(Records for this task)

'''

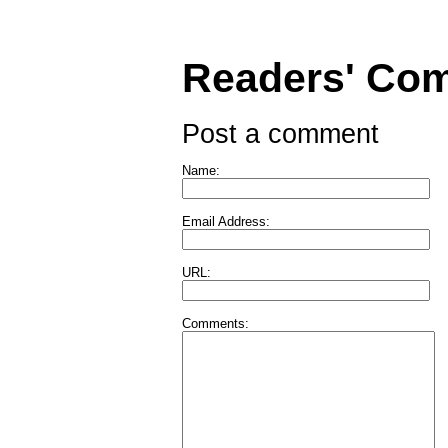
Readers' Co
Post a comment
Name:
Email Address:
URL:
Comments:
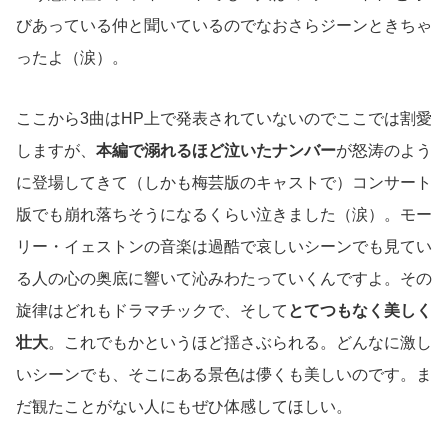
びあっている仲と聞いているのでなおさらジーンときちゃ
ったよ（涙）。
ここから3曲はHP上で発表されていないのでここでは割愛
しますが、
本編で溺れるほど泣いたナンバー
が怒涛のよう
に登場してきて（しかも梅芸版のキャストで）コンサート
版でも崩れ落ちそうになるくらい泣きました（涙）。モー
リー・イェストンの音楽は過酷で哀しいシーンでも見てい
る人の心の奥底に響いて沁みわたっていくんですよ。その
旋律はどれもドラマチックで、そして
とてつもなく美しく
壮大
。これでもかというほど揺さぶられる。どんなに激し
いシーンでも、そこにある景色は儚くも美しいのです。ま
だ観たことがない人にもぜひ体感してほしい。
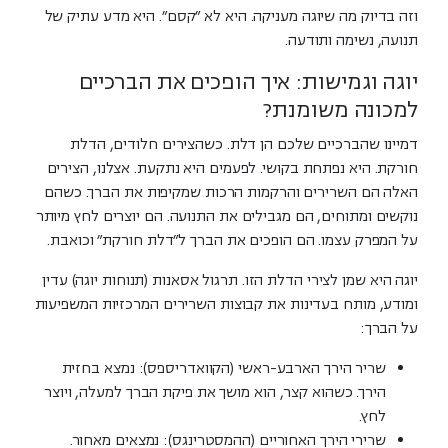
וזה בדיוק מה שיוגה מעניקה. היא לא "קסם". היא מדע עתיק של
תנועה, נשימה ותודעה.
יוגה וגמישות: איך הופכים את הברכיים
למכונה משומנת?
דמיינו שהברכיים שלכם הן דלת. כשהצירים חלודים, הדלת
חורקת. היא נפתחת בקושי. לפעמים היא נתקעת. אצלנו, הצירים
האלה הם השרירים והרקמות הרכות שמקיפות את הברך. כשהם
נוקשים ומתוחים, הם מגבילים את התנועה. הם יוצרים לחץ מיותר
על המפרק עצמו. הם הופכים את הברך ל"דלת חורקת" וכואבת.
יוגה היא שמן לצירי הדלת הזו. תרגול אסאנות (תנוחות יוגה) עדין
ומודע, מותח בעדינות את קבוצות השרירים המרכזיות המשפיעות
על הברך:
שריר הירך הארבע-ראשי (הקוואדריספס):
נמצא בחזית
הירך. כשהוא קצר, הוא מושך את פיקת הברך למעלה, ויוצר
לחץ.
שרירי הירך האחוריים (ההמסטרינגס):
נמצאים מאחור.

'''

(Work to be completed)
Repeat the data above exactly, but not the pictures.

(Reply to the exercise)
Readers' Co
Post a comment
Name:
Email Address:
URL:
Comments:
びあっている仲と聞いているのでなおさらジーンときちゃ
ったよ（涙）。
ここから3曲はHP上で発表されていないのでここでは割愛
しますが、
本編で溺れるほど泣いたナンバー
が怒涛のよう
に登場してきて（しかも梅芸版のキャストで）コンサート
版でも崩れ落ちそうになるくらい泣きました（涙）。モー
リー・イェストンの音楽は過酷で哀しいシーンでも見てい
る人の心の奥底に響いて沁みわたっていくんですよ。その
旋律はどれもドラマチックで、そして
とてつもなく美しく
壮大
。これでもかというほど揺さぶられる。どんなに激し
いシーンでも、そこにある景色は儚くも美しいのです。ま
だ観たことがない人にもぜひ体感してほしい。
וזה בדיוק מה שיוגה מעניקה. היא לא "קסם". היא מדע עתיק של
תנועה, נשימה ותודעה.
יוגה וגמישות: איך הופכים את הברכיים
למכונה משומנת?
דמיינו שהברכיים שלכם הן דלת. כשהצירים חלודים, הדלת
חורקת. היא נפתחת בקושי. לפעמים היא נתקעת. אצלנו, הצירים
האלה הם השרירים והרקמות הרכות שמקיפות את הברך. כשהם
נוקשים ומתוחים, הם מגבילים את התנועה. הם יוצרים לחץ מיותר
על המפרק עצמו. הם הופכים את הברך ל"דלת חורקת" וכואבת.
יוגה היא שמן לצירי הדלת הזו. תרגול אסאנות (תנוחות יוגה) עדין
ומודע, מותח בעדינות את קבוצות השרירים המרכזיות המשפיעות
על הברך:
שריר הירך הארבע-ראשי (הקוואדריספס):
נמצא בחזית
הירך. כשהוא קצר, הוא מושך את פיקת הברך למעלה, ויוצר
לחץ.
שרירי הירך האחוריים (ההמסטרינגס):
נמצאים מאחור.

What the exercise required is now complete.